И еще бабуля всегда говорила, что плохие люди — не краснеют. Остается порадоваться хоть этому, играла-играла в стерву, а осталась хорошим человеком!
При мысли о бабушке мне сразу стало легче, я просто улыбнулась Сашке. Сейчас мы попрощаемся, он заберется обратно в свою элегантную махину и помчится в дальние дали, а я спокойно поплетусь на платформу и буду ждать электричку…

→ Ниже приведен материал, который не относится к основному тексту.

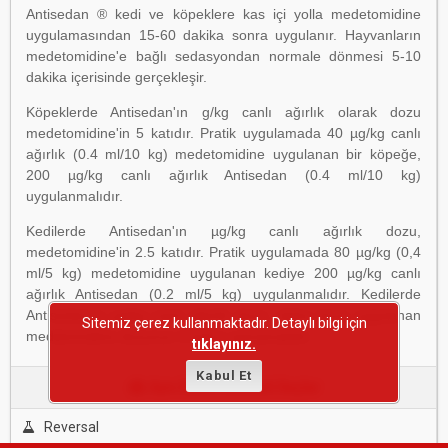
Antisedan ® kedi ve köpeklere kas içi yolla medetomidine
uygulamasından 15-60 dakika sonra uygulanır. Hayvanların
medetomidine'e bağlı sedasyondan normale dönmesi 5-10
dakika içerisinde gerçekleşir.
Köpeklerde Antisedan'ın g/kg canlı ağırlık olarak dozu
medetomidine'in 5 katıdır. Pratik uygulamada 40 µg/kg canlı
ağırlık (0.4 ml/10 kg) medetomidine uygulanan bir köpeğe,
200 µg/kg canlı ağırlık Antisedan (0.4 ml/10 kg)
uygulanmalıdır.
Kedilerde Antisedan'ın µg/kg canlı ağırlık dozu,
medetomidine'in 2.5 katıdır. Pratik uygulamada 80 µg/kg (0,4
ml/5 kg) medetomidine uygulanan kediye 200 µg/kg canlı
ağırlık Antisedan (0.2 ml/5 kg) uygulanmalıdır. Kedilerde
Antisedan'ın µg/kg canlı ağırlık dozu, daha önce uygulanan
Sitemiz çerez kullanmaktadır. Detaylı bilgi için
medetomidine dozunun 4 katını aşmamalıdır.
tıklayınız.
Kabul Et
Aynı Etken Maddeli İlaçlar
Reversal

— Машка, я могу предложить отвезти тебя? — мягко спросил Сашка и машинально провел рукой по лбу, там, где всегда болталась непослушная прядь.
— А что, ты не занят?
— У меня есть дела, конечно, но для тебя…
В общем, до пятницы, — он наклонил голову набок, как всегда перед тем, когда хотел отпустить какую-нибудь хохму, — я совершенно свободен. Это очень далеко?
— Едем!
Откуда у Сашки такой автомобиль? Может, одолжил у знакомых? Вряд ли, такими машинами не разбрасываются. Даже господин Беседовский присвистнул бы от удивления. К тому же Сашка смотрелся очень органично в светлом кожаном салоне. Машину он вел спокойно и уверенно.
Свободной рукой Сашка потыркал какие-то кнопочки на почти самолетной панели, и блаженные звуки Вивальди наполнили салон. Насколько мне помнится, Таланов всегда был равнодушен к музыке.
— Ты любишь классику? — удивленно спросила я.
Сашка усмехнулся и быстро взглянул на меня поверх очков.
— Да не то чтобы люблю… Так, на всякий случай, — неопределенно ответил он.